- The Washington Times - Wednesday, November 3, 2004

For black politicians and the civil rights establishment it is an article of faith that progress for black people requires racial politics and government programs. How about examining this vision with a few simple, common-sense questions?

Whether you’re black, white or polka dot, to take advantage of opportunities, you must be prepared. A large part of preparation is a decent K-12 education.

For children to do well in school, there are some minimum requirements. Someone must make them do their homework, see that they get a good night’s rest, prepare a breakfast and make sure they get to school on time and obey school authorities. This is not rocket science, but here’s my question: Can those requirements be met by a president, member of Congress or a mayor?

If those requirements aren’t met, there’s little hope a child will be academically prepared to take advantage of opportunities. Spending more money on education cannot replace poor parenting. If it could, black academic achievement would be much higher.

Many studies show children raised in stable two-parent households do far better than those raised in single-parent households. They are less likely to give birth out-of-wedlock, less likely to engage in criminal behavior and more likely to complete high school.

Historically, black families have been relatively stable. From 1880 to 1960, the proportion of black children raised in two-parent families held steady at around 70 percent; in 1925 Harlem, it was 85 percent. Today, only 38 percent of black children are raised in two-parent families. In 1940, black illegitimacy was 16 percent; today, it’s 70 percent.

Stable two-parent families are vital for a child’s development. Unstable families aren’t politically correctable by presidents, legislators and mayors.

In many black areas, businessmen must install bars and roll-down gates on their storefronts, hire security and pay high insurance rates. Security precautions add significantly to business costs. Who do you think pays these extra costs? The businessman pays through a lower return, and his customers pay via higher prices and less convenience.

A tiny percentage of the black community is allowed to impose high costs on its overwhelmingly law-abiding residents. Criminals, vandals and thugs have turned once viable shopping areas into economic wastelands. Ensuring public safety is a job for politicians, and they fail miserably. The police, courts and jails allow thugs to prey on the black community with near impunity.

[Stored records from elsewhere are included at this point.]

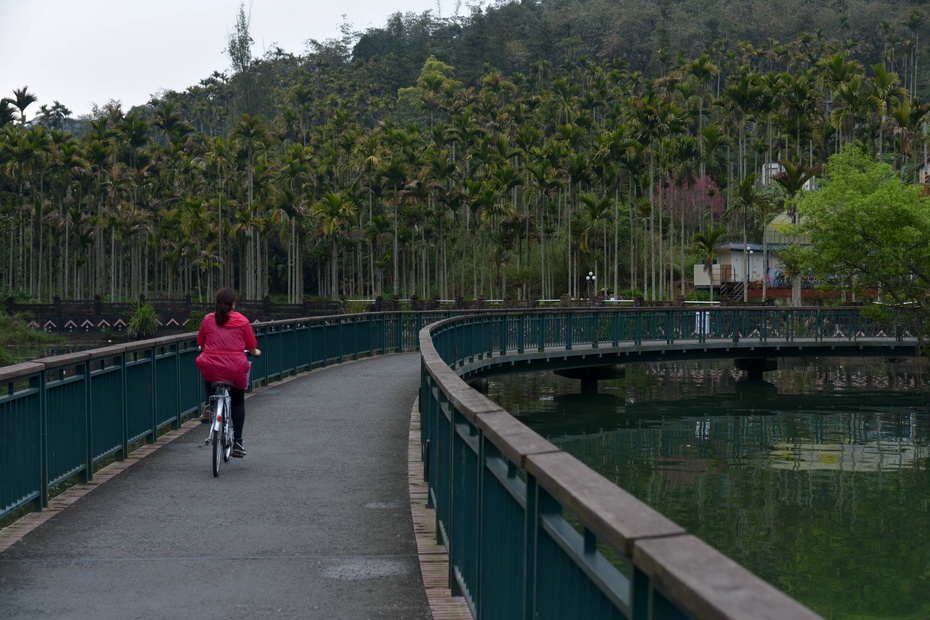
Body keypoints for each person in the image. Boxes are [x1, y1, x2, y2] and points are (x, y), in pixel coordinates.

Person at [196, 288, 260, 458]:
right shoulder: (242, 321)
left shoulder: (208, 319)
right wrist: (256, 353)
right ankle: (238, 441)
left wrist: (205, 349)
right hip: (235, 368)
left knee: (207, 371)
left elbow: (201, 343)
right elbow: (251, 345)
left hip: (212, 365)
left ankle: (209, 406)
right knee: (238, 402)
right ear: (233, 304)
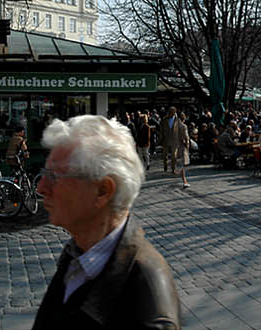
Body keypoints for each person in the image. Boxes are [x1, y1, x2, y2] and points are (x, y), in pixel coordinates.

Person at [32, 115, 180, 329]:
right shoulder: (79, 252)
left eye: (55, 176)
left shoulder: (147, 302)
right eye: (44, 173)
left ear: (103, 191)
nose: (41, 187)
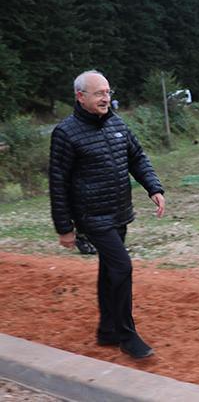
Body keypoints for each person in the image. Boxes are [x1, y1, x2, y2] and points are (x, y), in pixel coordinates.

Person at [49, 70, 166, 359]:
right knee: (122, 267)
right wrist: (65, 227)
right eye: (99, 93)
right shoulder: (65, 133)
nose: (106, 98)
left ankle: (107, 330)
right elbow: (58, 183)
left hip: (118, 211)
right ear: (81, 96)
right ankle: (127, 336)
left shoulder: (117, 124)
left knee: (109, 270)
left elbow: (136, 157)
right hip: (91, 216)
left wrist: (153, 186)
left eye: (108, 92)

Solutions to the most serious problems facing black Americans will not be found in the political arena. Otherwise, the problems would have been long solved with the civil rights legislation, litigation and the more than $8 trillion spent on poverty programs since 1965. Or the problems would have been solved by the two terms of Bill Clinton, whom some blacks called the first black president.

Perhaps the biggest roadblock to solutions is the widely held vision of the problem black people face, namely racial discrimination. That vision calls for civil rights strategies. Truth is, the black civil rights struggle is over and has been won. At one time, black Americans did not have the constitutional protections enjoyed by others. Today, there are no constitutional protections denied blacks.

That’s not to say every vestige of discrimination has been eliminated. But the devastating problems of a large proportion of the black community are not civil rights problems and won’t be solved in the political arena.

Walter E. Williams is a nationally syndicated columnist.